I have been helping companies get into (and stay in) unclaimed property compliance for more than a decade now, and one thing has not changed in that time – accountants in Corporate America still cringe at the thought of the tedious process that involves ensuring all liabilities are properly captured and escheated to the appropriate States. Why is that?
Well, for starters, unclaimed property is not considered a tax, so it generally is not “owned” by a particular function group within a company. As a result, this responsibility can get passed around like a hot potato and oversight can be marginal at best. Second, unclaimed property is generally not taught in college accounting or CPA prep courses. And finally, the lack of excitement around unclaimed property is especially palpable in organizations with parent companies outside of the United States. These foreign entities do not fully understand State unclaimed property laws and are thus very reluctant to turn over uncashed checks (or unused credits) to a government entity when the funds truly belong to a customer, vendor or former employee. As an unclaimed property professional, one of my jobs is to meet with companies that are not in compliance and convince them that taking the necessary steps to get ‘into compliance’ is not only the law, but can help mitigate future liability if they are ever the target of an audit.
More than half of all corporations in this country are incorporated in the State of Delaware, and for good reason. The State provides advantageous incorporation regulations as well as rules that can limit corporate legal liabilities. So, how does this apply to unclaimed property? Because under an audit or Voluntary Disclosure Agreement (“VDA”), only a Company’s state of incorporation can estimate for years where records do not exist.
Until recently, Delaware was estimating liabilities back to 1981 under an audit, and back to 1991 as part of the VDA process. These reviews became a real hit to the bottom line of many companies with settlements exceeding millions of dollars. Typically, unclaimed property payments are Delaware’s second or third largest source of revenue – annually totaling in the hundreds of millions of dollars and making up approximately 15% of the State’s budget. In addition, the vast majority of the money the State receives is from the aforementioned estimations. This means that there is no name and address associated with these items, and Delaware claims this money as revenue.

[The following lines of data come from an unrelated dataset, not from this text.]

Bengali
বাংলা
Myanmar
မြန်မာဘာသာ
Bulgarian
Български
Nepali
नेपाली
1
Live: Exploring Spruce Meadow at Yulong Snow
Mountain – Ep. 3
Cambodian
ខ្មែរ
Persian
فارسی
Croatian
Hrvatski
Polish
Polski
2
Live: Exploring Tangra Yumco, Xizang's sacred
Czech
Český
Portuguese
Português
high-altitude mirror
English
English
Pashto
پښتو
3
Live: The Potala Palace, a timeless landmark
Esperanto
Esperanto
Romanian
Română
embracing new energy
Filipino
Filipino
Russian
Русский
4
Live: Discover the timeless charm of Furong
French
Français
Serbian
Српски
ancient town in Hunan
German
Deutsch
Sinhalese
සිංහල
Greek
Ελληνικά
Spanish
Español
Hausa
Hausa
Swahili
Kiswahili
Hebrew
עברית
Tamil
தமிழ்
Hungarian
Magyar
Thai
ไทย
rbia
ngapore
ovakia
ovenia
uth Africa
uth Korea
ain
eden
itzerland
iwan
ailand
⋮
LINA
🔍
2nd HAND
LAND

In 2012, the Secretary of State’s office began managing the VDA process as opposed to the Division of Revenue. Delaware did this in an effort to appear more “business friendly.” The Division of Revenue remained (and still remains) in charge of the audit function. However, it is important to note that even under the new VDA program, the entire process can take anywhere from 6-12 months. If an organization has not already been audited or filed a VDA, this is a laborious (but necessary) function that all companies with operating entities incorporated in Delaware will eventually need to tackle.

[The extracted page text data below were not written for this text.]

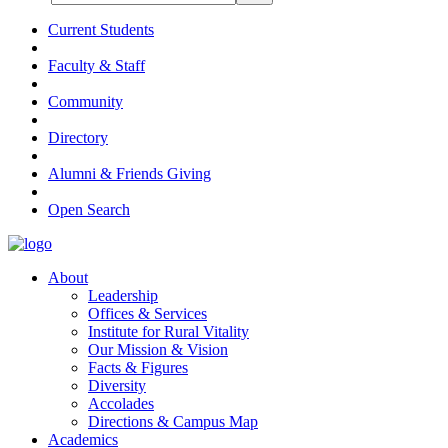
Current Students
Faculty & Staff
Community
Directory
Alumni & Friends Giving
Open Search
About
Leadership
Offices & Services
Institute for Rural Vitality
Our Mission & Vision
Facts & Figures
Diversity
Accolades
Directions & Campus Map
Academics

In recent years, Delaware has passed additional initiatives to extend “olive branches” to corporations incorporated in the State. Under the new initiatives, Delaware now cannot initiate an audit unless a company (or agent) has first been invited via letter to enroll in the State’s VDA program. Furthermore, the State has enacted shorter rolling look-back periods for both audits and VDAs and is committed to keeping audits from running multiple years long.
If you receive an invitation letter from the Secretary of State’s office, I strongly urge you to take this matter seriously and act soon. By sending a letter, the State is sending a message that your company is officially ‘on notice’ and could be the target of an audit if there is no response. The benefits of enrolling in a VDA far outweigh being subject to an audit. These benefits include no penalty or interest incurred for late property (up to 50% of the value of the property) as well as a more efficient process where the holder maintains more control. As previously noted, a VDA can take anywhere from 6-12 months while it’s not uncommon for an audit to span multiple years.
If your company is not incorporated in Delaware, it should be noted that other states are also increasing audit initiatives. These states are hiring in-house audit staff and/or outsourcing the audit function to third-party audit firms that, in many cases, work on a contingent basis. States are becoming increasingly desperate in the search for money to balance their budgets and unclaimed property revenues are becoming an attractive option to help close those shortfalls. If you believe you are not completely fulfilling your company’s unclaimed property compliance obligations, it is important that you be proactive now.